Nantucket, MA •

Thomas Scoon
Fine contemporary art glass

   In my work, I create figures from sequences of stone and glass. The figures rise up

from the external landscape where I live, a place filled with remnants of stonewalls and

glacial erratic. I gather stones from quarry rubble and from New Hampshire neighbors

who allow me to choose stone from their land. The glass portions of the sculpture are

combined with these found stones, suggesting human figures, I try to choose rocks that

evoke the feeling and gesture of human forms, specifically torsos and heads. I will look

for a flat rock with a curved edge and tapering form to suggest torsos or the triangulation

of  stone with a cleft that may hint of a head. I do very little to alter these stones in the process of making sculptures, perhaps just chiseling or cutting a bit. Instead, I seek to emphasize qualities already naturally present.

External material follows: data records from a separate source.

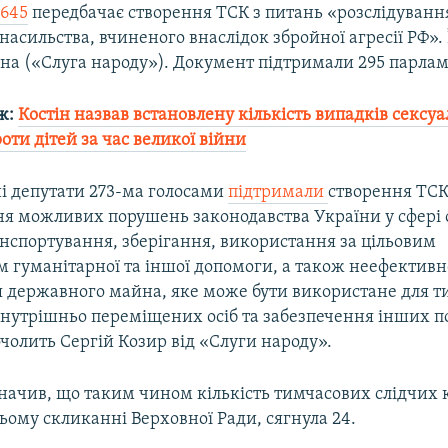
645
передбачає створення ТСК з питань «розслідуванн
насильства, вчиненого внаслідок збройної агресії РФ». 
на («Слуга народу»). Документ підтримали 295 парлам
ж:
Костін назвав встановлену кількість випадків сексу
оти дітей за час великої війни
і депутати 273-ма голосами
підтримали
створення ТСК
ня можливих порушень законодавства України у сфері
анспортування, зберігання, використання за цільовим
 гуманітарної та іншої допомоги, а також неефективн
 державного майна, яке може бути використане для т
нутрішньо переміщених осіб та забезпечення інших п
очолить Сергій Козир від «Слуги народу».
начив, що таким чином кількість тимчасових слідчих к
ьому скликанні Верховної Ради, сягнула 24.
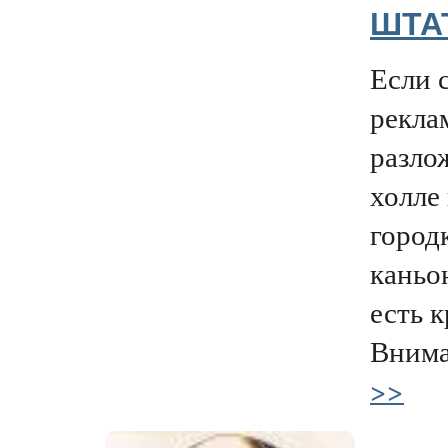
ШТА
Если 
рекла
разло
холле
город
каньо
есть к
Внима
>>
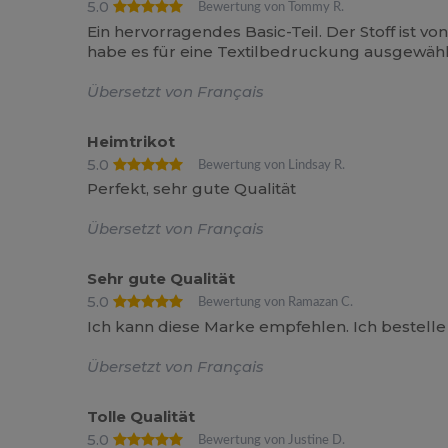
5.0
Bewertung von Tommy R.
Ein hervorragendes Basic-Teil. Der Stoff ist 
habe es für eine Textilbedruckung ausgewählt
Übersetzt von Français
Heimtrikot
5.0
Bewertung von Lindsay R.
Perfekt, sehr gute Qualität
Übersetzt von Français
Sehr gute Qualität
5.0
Bewertung von Ramazan C.
Ich kann diese Marke empfehlen. Ich bestelle
Übersetzt von Français
Tolle Qualität
5.0
Bewertung von Justine D.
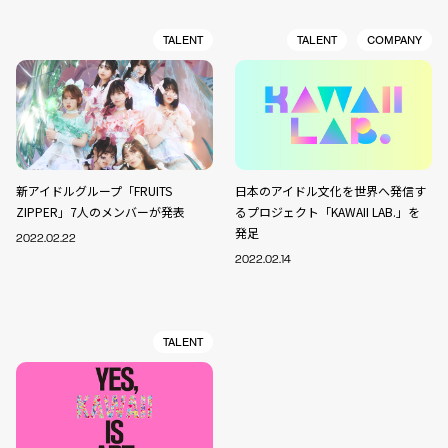
TALENT
TALENT
COMPANY
新アイドルグループ「FRUITS
日本のアイドル文化を世界へ発信す
ZIPPER」7人のメンバーが発表
るプロジェクト「KAWAII LAB.」を
発足
2022.02.22
2022.02.14
TALENT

    The layering of kiln-cast glass with the stone allows for light to pass through the figures and  for what I hope embodies the spiritual and physical essence of human nature into each sculpture. By marrying fire and materials of earth with the modern process of casting glass, there is a fusion of composition and chance.

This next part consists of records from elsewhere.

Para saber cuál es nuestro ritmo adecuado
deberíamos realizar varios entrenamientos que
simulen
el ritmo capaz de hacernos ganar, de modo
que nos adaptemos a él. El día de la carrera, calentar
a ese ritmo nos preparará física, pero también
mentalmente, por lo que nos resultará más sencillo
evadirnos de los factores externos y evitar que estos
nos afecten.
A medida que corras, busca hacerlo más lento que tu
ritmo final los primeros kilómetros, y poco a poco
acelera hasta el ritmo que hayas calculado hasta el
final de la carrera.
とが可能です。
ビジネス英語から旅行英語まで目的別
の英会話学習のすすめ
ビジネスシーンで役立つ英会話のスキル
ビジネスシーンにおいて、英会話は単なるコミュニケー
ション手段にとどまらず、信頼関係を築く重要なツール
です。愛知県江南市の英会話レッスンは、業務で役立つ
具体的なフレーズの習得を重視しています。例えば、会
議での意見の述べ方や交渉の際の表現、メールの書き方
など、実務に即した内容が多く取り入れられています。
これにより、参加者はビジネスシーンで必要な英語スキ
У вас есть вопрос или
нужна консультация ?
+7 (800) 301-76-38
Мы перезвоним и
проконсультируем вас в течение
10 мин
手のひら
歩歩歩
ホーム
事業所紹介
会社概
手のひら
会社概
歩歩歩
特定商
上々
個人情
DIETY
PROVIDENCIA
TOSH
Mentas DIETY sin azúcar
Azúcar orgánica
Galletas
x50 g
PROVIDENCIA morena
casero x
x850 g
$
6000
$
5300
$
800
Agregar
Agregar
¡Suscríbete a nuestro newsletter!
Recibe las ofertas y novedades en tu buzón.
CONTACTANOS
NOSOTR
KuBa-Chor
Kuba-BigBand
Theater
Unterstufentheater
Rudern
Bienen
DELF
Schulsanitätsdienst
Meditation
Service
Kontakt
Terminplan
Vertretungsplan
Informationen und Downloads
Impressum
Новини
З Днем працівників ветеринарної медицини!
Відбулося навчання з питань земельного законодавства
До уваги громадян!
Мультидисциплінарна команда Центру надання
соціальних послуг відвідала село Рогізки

    The figures range in scale from larger-than-life to those under twelve inches. Given the

range of scale and opportunity to group figures together, there are layers of interpersonal

drama, gender, and generational concerns. The combination of materials expresses both

the fragility and enduring qualities of humanity. I believe the figures are universal in that

they speak directly to what is elemental rather than superficial about us and our

relationships to others. These qualities of spirit are nearly indefinable, those qualities that we share in our immediate lives as well as through a common human history, but it is what I want to capture in some small measure.

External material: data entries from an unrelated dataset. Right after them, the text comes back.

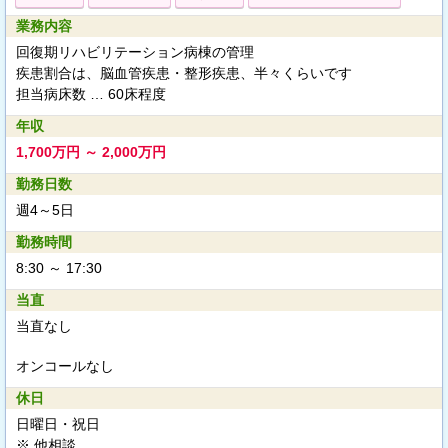
業務内容
回復期リハビリテーション病棟の管理
疾患割合は、脳血管疾患・整形疾患、半々くらいです
担当病床数 … 60床程度
年収
1,700万円 ～ 2,000万円
勤務日数
週4～5日
勤務時間
8:30 ～ 17:30
当直
当直なし
オンコールなし
休日
日曜日・祝日
※ 他相談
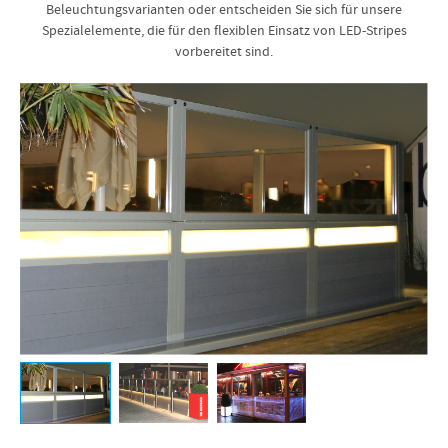
Beleuchtungsvarianten oder entscheiden Sie sich für unsere
Spezialelemente, die für den flexiblen Einsatz von LED-Stripes
vorbereitet sind.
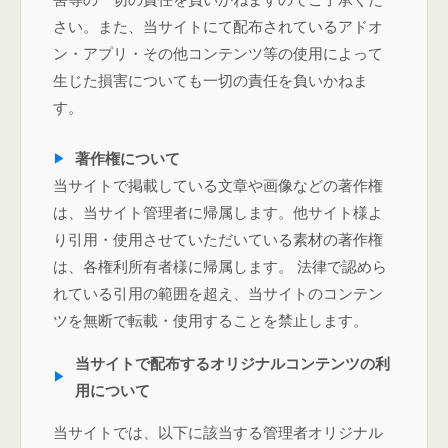
さい。また、当サイトにて配布されているアドオ
ン・アプリ・その他コンテンツ等の使用によって
生じた損害についても一切の責任を負いかねま
す。
著作権について
当サイトで掲載している文章や画像などの著作権
は、当サイト管理者に帰属します。他サイト様よ
り引用・使用させていただいている素材の著作権
は、各権利所有者様に帰属します。 法律で認めら
れている引用の範囲を超え、当サイトのコンテン
ツを無断で転載・使用することを禁止します。
当サイトで配布するオリジナルコンテンツの利
用について
当サイトでは、以下に該当する管理者オリジナル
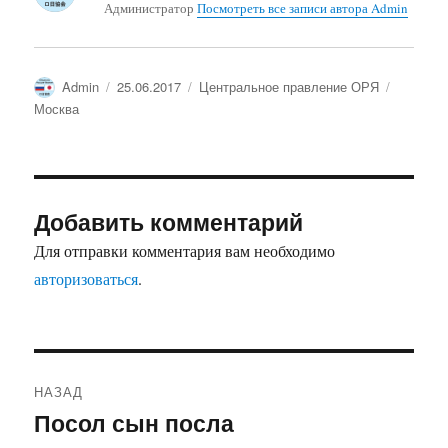
Администратор
Посмотреть все записи автора Admin
Автор
Опубликовано
Рубрики
Метки
Admin
25.06.2017
Центральное правление ОРЯ
Москва
Добавить комментарий
Для отправки комментария вам необходимо
авторизоваться
.
Навигация
НАЗАД
по
Посол сын посла
Предыдущая
записям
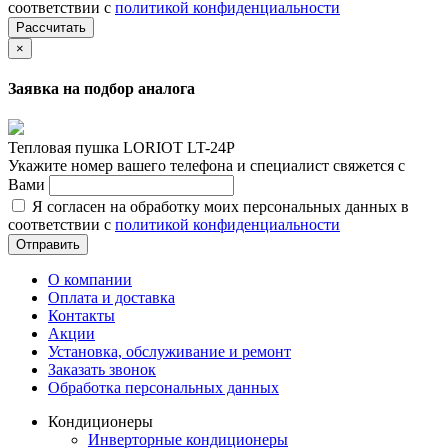
соответствии с
политикой конфиденциальности
Рассчитать
×
Заявка на подбор аналога
Тепловая пушка LORIOT LT-24P
Укажите номер вашего телефона и специалист свяжется с
Вами
Я согласен на обработку моих персональных данных в
соответствии с
политикой конфиденциальности
Отправить
О компании
Оплата и доставка
Контакты
Акции
Установка, обслуживание и ремонт
Заказать звонок
Обработка персональных данных
Кондиционеры
Инверторные кондиционеры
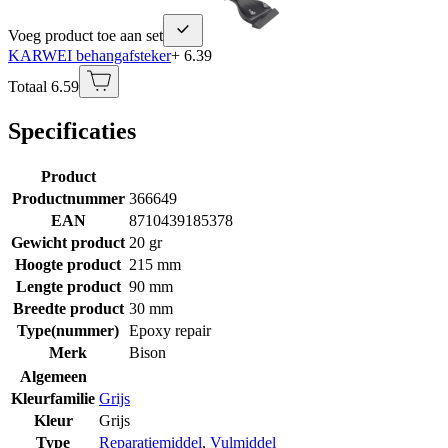
Voeg product toe aan set
KARWEI behangafsteker
+ 6.39
Totaal 6.59
Specificaties
Product
Productnummer
366649
EAN
8710439185378
Gewicht product
20 gr
Hoogte product
215 mm
Lengte product
90 mm
Breedte product
30 mm
Type(nummer)
Epoxy repair
Merk
Bison
Algemeen
Kleurfamilie
Grijs
Kleur
Grijs
Type
Reparatiemiddel
,
Vulmiddel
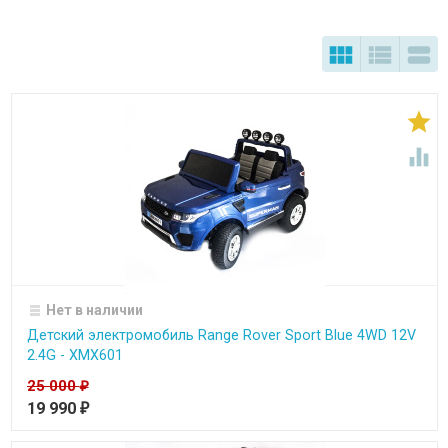





Нет в наличии
Детский электромобиль Range Rover Sport Blue 4WD 12V
2.4G - XMX601
25 000
₽
19 990
₽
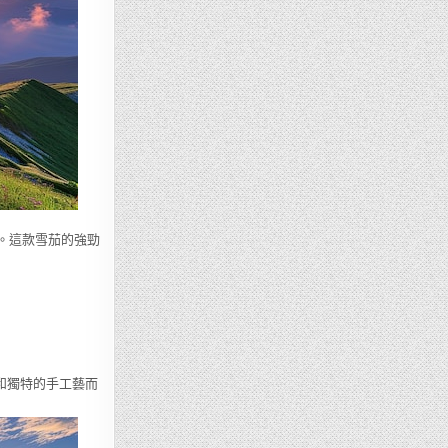
味道。這款雪茄的強勁
質和獨特的手工藝而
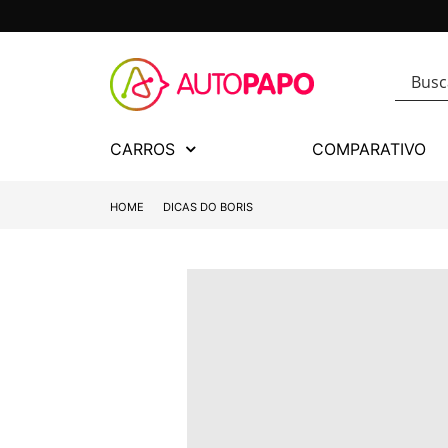
CARROS
COMPARATIVO
HOME
DICAS DO BORIS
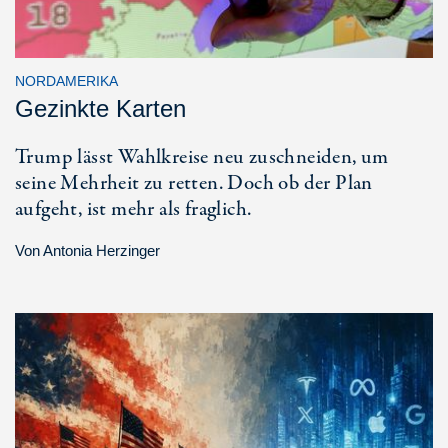
NORDAMERIKA
Gezinkte Karten
Trump lässt Wahlkreise neu zuschneiden, um
seine Mehrheit zu retten. Doch ob der Plan
aufgeht, ist mehr als fraglich.
Von
Antonia Herzinger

   The “Entwines” cast bronze tree branch sculptures explore ideas between nature and

mankind’s reliance on the environment. By casting tree branches in bronze my figures

seem to emerge and grow out of these living branches. Entwined in this growth my figures become couples who are being pulled together and merged in a union by the bronze branches and cast leaves. The figures seem ready to bloom in life through the dynamics of human relationships, birth, and nature. I hope they suggest a family lineage in our relationship to mankind and also to the natural world.